Diatribe | Issue 15
Study Mummies
When I was growing up, it was common for mothers and working adults to go to night classes at uni. That allowed people who couldn’t give up their employment or their children to get an education. Where have these night classes gone? I’m not talking about heading to the local high school every Wednesday evening where you learn to cook Thai food. I’m talking formal education, happening outside the 9 – 5 workday. Parents have enough pressures without trying to make daytime lectures. With no night classes, the only option left for those of us trying to achieve academically is day-care, which brings me to my next beef.
The University website boasts that it has four centres available for children of students and staff. Sounds super, except I am told the staff’s children make up most of the numbers, leaving few spaces for the children of students. Childcare is a rare commodity now, and the fact that students who are already struggling with money, workload, and family life can’t even get this just adds to the frustration. Why bother to offer childcare as a service to students if it’s almost impossible for students to utilise it? Having been on the waiting list for a year, I got a call from the centre saying that they had a full-time spot. They could accommodate the childcare needs of one of my children. What about the other two?
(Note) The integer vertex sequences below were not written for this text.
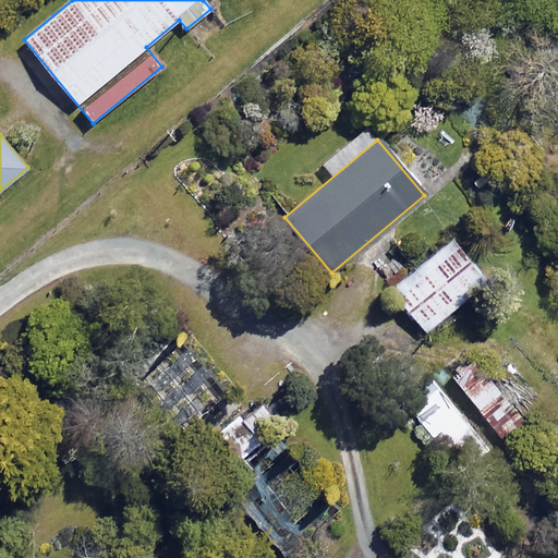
[(487,280),(452,238),(389,289),(424,331),(487,280)]
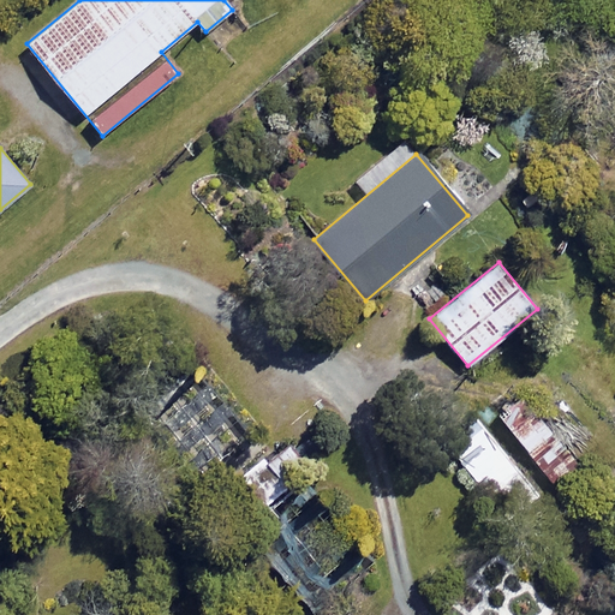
[(524,399),(502,416),(551,481),(574,464),(524,399)]
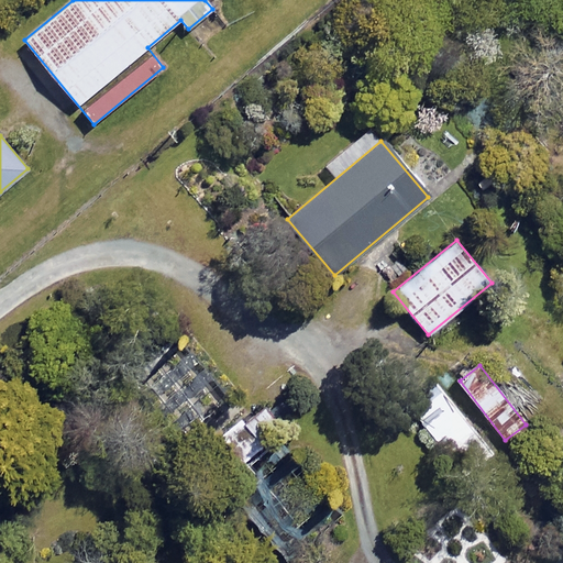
[(494,454),(437,386),(409,409),(466,477),(494,454)]
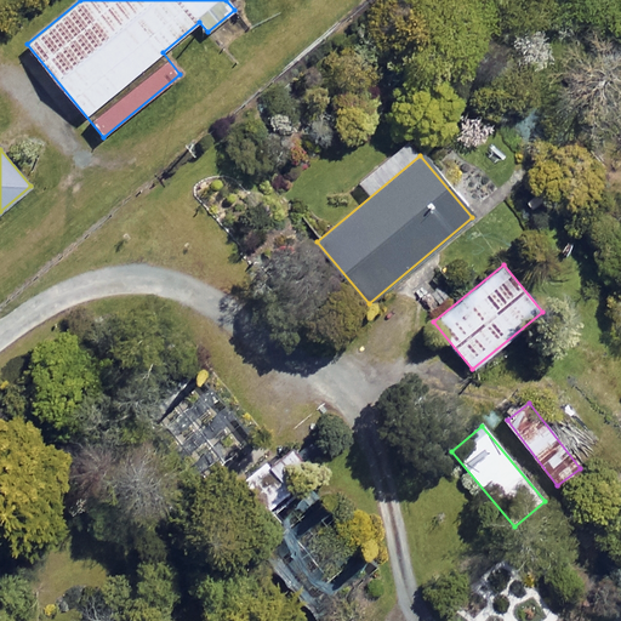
[(311,486),(294,451),(244,476),(261,511),(311,486)]
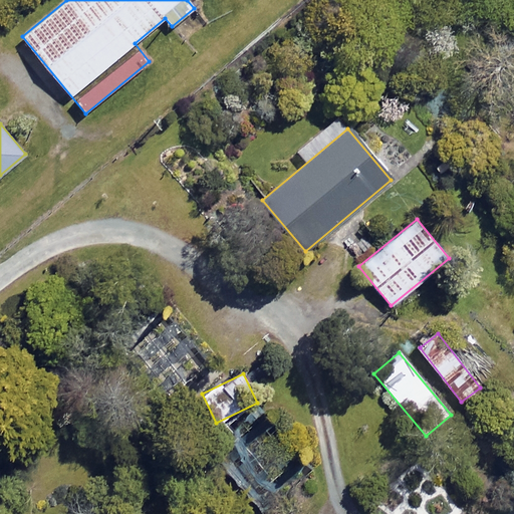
All buildings are outlined.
In my experience, there is also very little support from lecturers. As childcare was almost impossible to get in my first year, I asked my mother to watch the kids while I attended lectures. She could look after them for me, but only while I was at lectures. It looked like things might work out until I went to one of my first classes, where the teacher informed me that everyone had to attend tutorials. After having calmly explained to three other lecturers why I couldn’t make tutorials, I approached this teacher to do the same. Long story short, she was not so understanding, and I received a substantial grade reduction for failing to attend tutorials.
Isn’t it for the benefit of the whole country that us stay-at-home mums get out there and educate ourselves, so that when our children go to school we can go to work? All we need is support for working twice as hard as single students with half the amount of spare time. We aren’t looking for a free ride through uni. All we ask is that each day does not contain some colossal obstruction to our studying goals!